Ali, não circulam carros perturbando o formigueiro humano − no mundo, é a maior área urbana interditada a eles. Pelas vielas estreitas, estende-se um diversificado comércio, com lojas se concentrando em espaços especializados por ofícios: curtume, carpinteiros, entalhadores, artesãos do bronze…

Porta Azul, principal entrada da medina de Fez.
Trecho do curtume, visto do alto. Pendentes das paredes, peles de camelos, bois, cabritos.
Cena da medina de Fez.

São centenas de milhares de moradores, mas da rua não se vê o interior das casas. Onde não há lojas, o transeunte observa apenas uma parede contínua; às vezes, uma porta, raramente uma janela. Mas a porta costuma levar a um pátio interno, por onde se faz a ventilação; pode haver um jardim e até um surpreendente cenário de requinte. Em Zohra’s Ladder, a escritora inglesa Pamela Windo, que morou no Marrocos, fala de “dois aspectos da vida árabe, o privado e o público. Dentro, tudo é recatado, sereno e protegido; fora, tudo é visível, drama e comércio. E no limiar mágico entre os dois mundos, a porta de entrada, frequentemente solene e ornamentada, em comparação com o despojamento das paredes.”
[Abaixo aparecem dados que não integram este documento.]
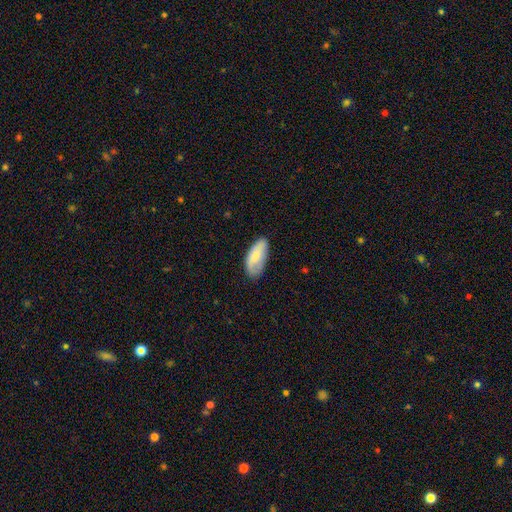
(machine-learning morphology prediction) The model was most divided on "merging": none: 68%, minor disturbance: 24%, major disturbance: 6%, merger: 2%. More confident: how rounded — in between (90%); smooth or featured — smooth (78%).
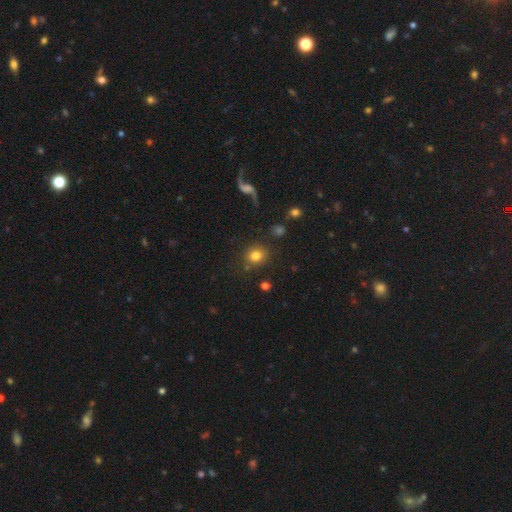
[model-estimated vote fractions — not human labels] Smooth or featured? smooth (80%)
How rounded? round (79%)
Merging? none (83%)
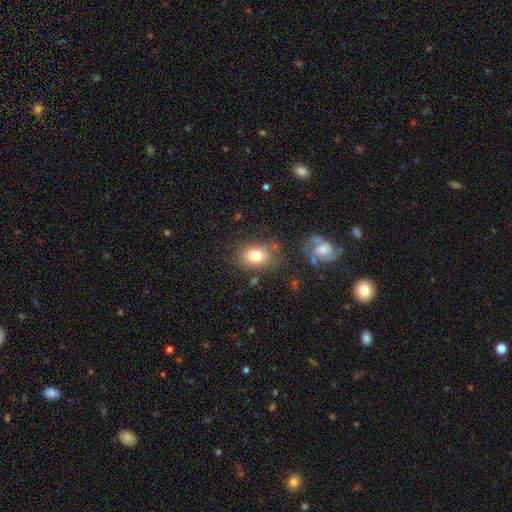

Perto da Porta Azul, está a Madrassa Bou Inania, fundada no século XIV para o estudo da teologia muçulmana. O prédio, que teve restaurações, apresenta esplêndidos mosaicos, azulejos e trabalhos em madeira e em gesso.

Detalhe da Madrassa Bou Inania.

Em frente, acha-se a clepsidra, relógio movido pelo fluxo da água, também do século XIV. Na época, a medina de Fez já contava com 70 km de rede de água e esgoto, e todas as casas tinham fonte e latrina; enquanto isso, a Europa Ocidental ainda levaria séculos usando penicos. A clepsidra, porém, empacou aos duzentos anos de trabalho, e não há quem a faça andar de novo. Alguém se candidata?

Clepsidra de Fez.

Outro ponto alto é a Universidade Al-Karaouine, do século IX, tida como a mais antiga do mundo. Como está hoje interligada a uma mesquita, só muçulmanos podem visitá-la. Contentamo-nos em espiar por uma porta que dava para o pátio interno. Entre seus personagens notáveis, figurou Maimônides, filósofo da Idade Média que morava na medina. A condição de judeu nunca o impediu de lecionar na Al-Karaouine, onde havia estudado. Ao pararmos à porta de sua casa, comentou o guia: “Esse é o verdadeiro Islã”; depois, ele nos deixaria algum tempo no museu de artesanatos de madeira enquanto ia orar na mesquita.

Transmitida por gerações, a habilidade artesanal marroquina permanece notável. Ao se mudar para o país, o escritor Tahir Shah contratou um artesão para colocar um mosaico em sua casa e se admirou de ver que o homem, antes de assentar suas cinco mil peças, as posicionava de cabeça para baixo, com a face incolor voltada para cima. Ia então pinçando uma após outra para colocá-las no lugar exato; sabia a cor de todas elas. Em escala menor, pude eu próprio ver essa cena numa cooperativa de artesãos; no caso, era o mosaico de um tampo de mesa.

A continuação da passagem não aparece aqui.